Source material
^^^^^^^^^^^^^^^^

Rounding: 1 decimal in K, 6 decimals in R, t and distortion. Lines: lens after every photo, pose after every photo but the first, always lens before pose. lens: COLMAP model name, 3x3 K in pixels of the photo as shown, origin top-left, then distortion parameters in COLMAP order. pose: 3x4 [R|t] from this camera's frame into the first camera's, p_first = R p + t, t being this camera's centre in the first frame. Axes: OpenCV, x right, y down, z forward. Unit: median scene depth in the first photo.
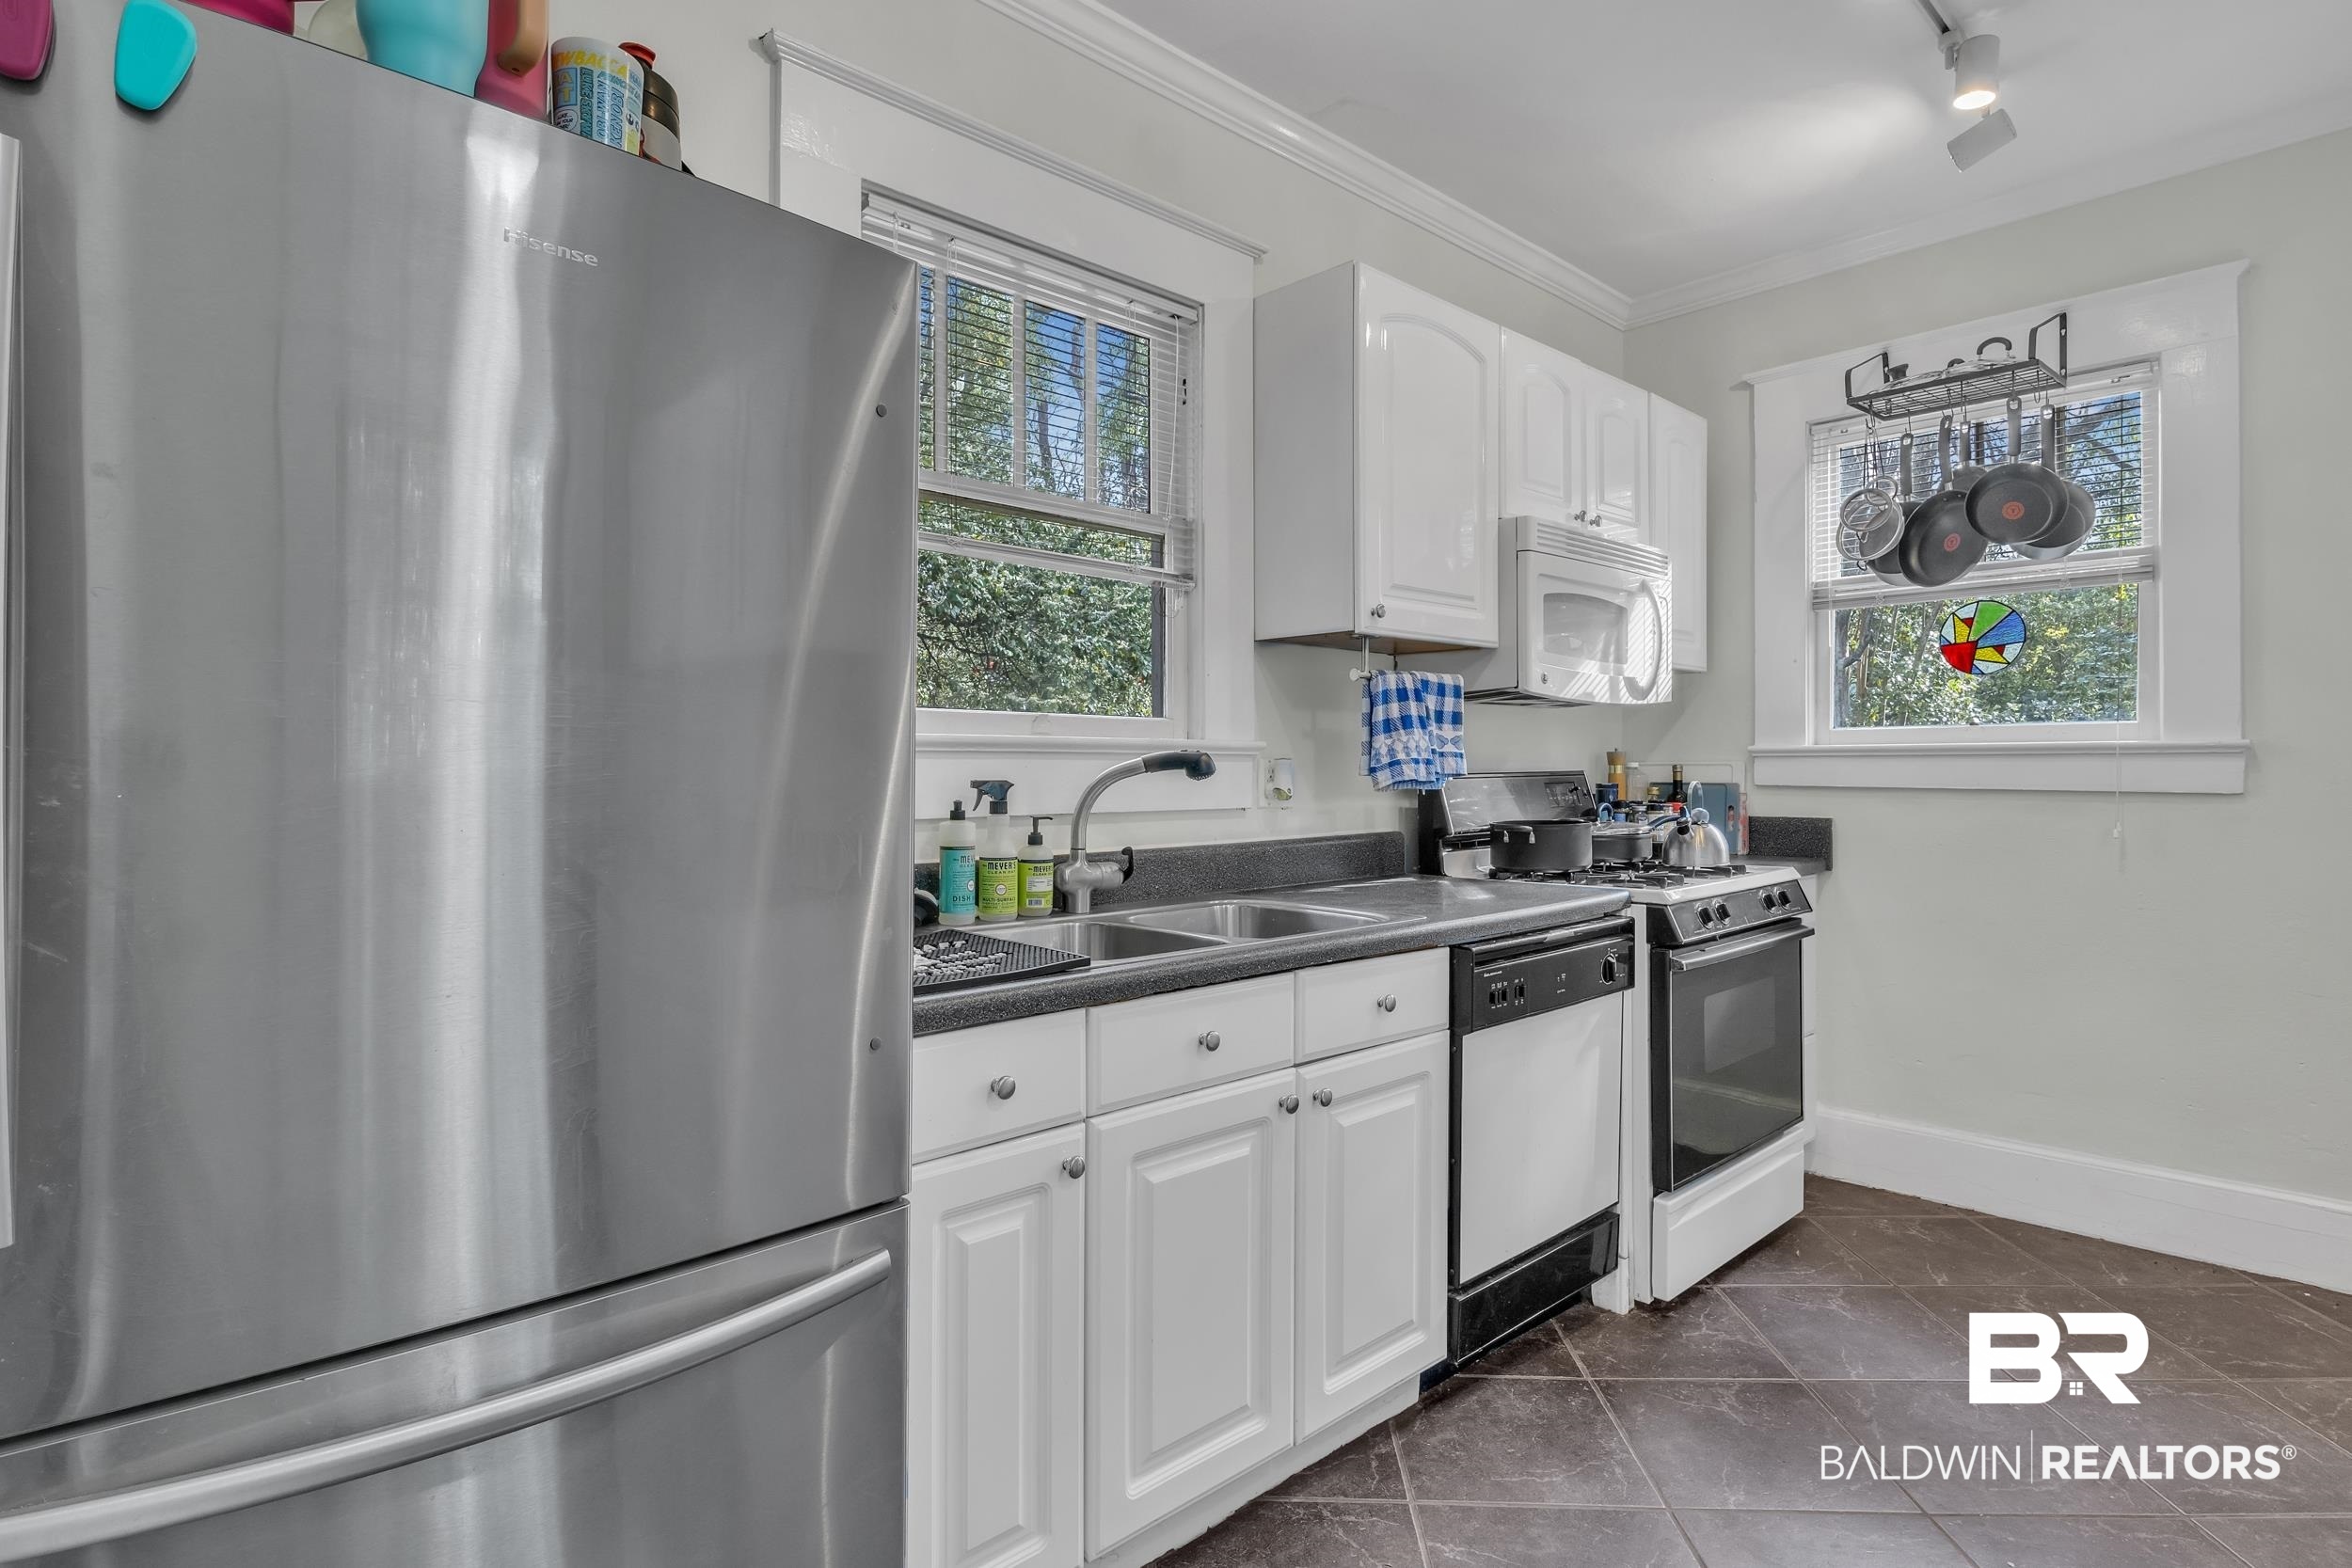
lens RADIAL K [[1202.4, 0, 1181.6], [0, 1202.4, 765.1], [0, 0, 1]] dist [0.001868, -0.000321]
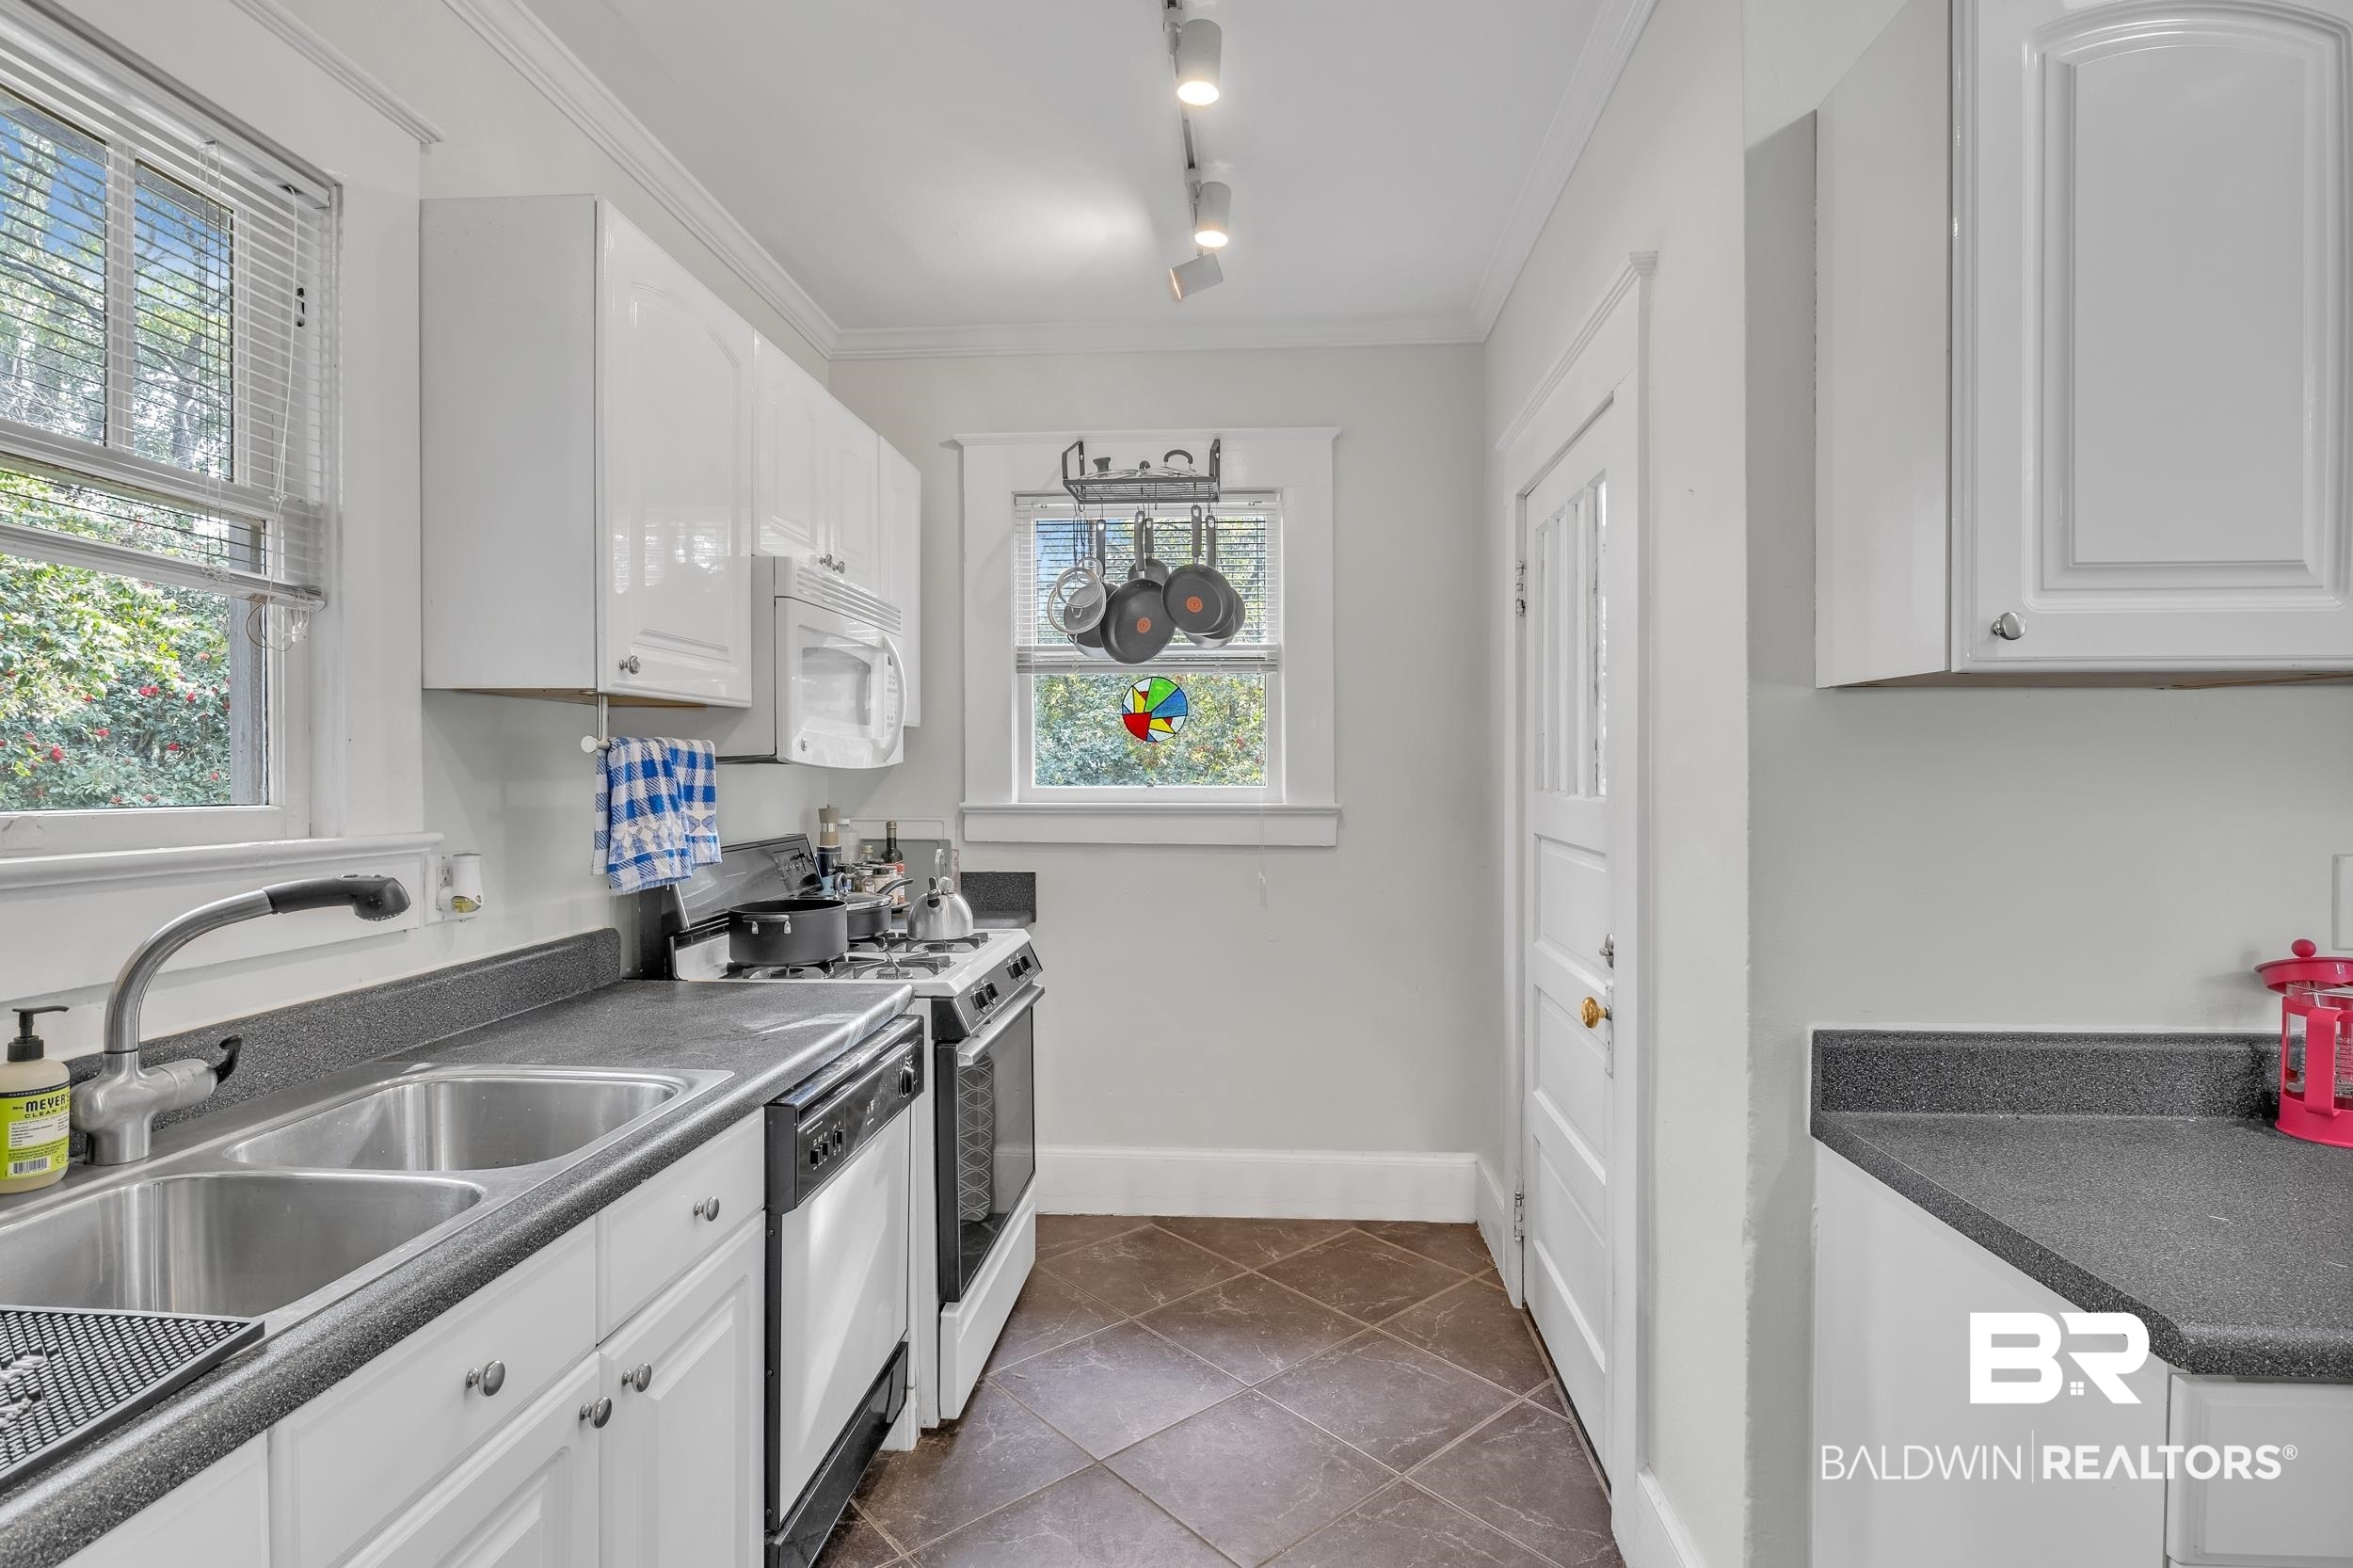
lens RADIAL K [[1170.0, 0, 1184.5], [0, 1170.0, 777.4], [0, 0, 1]] dist [-0.004082, -0.002401]
pose [[0.730368, -0.004899, 0.683036, -0.081540], [0.000799, 0.999980, 0.006317, -0.057065], [-0.683054, -0.004067, 0.730357, 0.203168]]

^^^^^^^^^^^^^^^^

What is expected
Please reproduce every line above verbatim, but leave the pictures out of your answer.

Reply to the task
Rounding: 1 decimal in K, 6 decimals in R, t and distortion. Lines: lens after every photo, pose after every photo but the first, always lens before pose. lens: COLMAP model name, 3x3 K in pixels of the photo as shown, origin top-left, then distortion parameters in COLMAP order. pose: 3x4 [R|t] from this camera's frame into the first camera's, p_first = R p + t, t being this camera's centre in the first frame. Axes: OpenCV, x right, y down, z forward. Unit: median scene depth in the first photo.
lens RADIAL K [[1202.4, 0, 1181.6], [0, 1202.4, 765.1], [0, 0, 1]] dist [0.001868, -0.000321]
lens RADIAL K [[1170.0, 0, 1184.5], [0, 1170.0, 777.4], [0, 0, 1]] dist [-0.004082, -0.002401]
pose [[0.730368, -0.004899, 0.683036, -0.081540], [0.000799, 0.999980, 0.006317, -0.057065], [-0.683054, -0.004067, 0.730357, 0.203168]]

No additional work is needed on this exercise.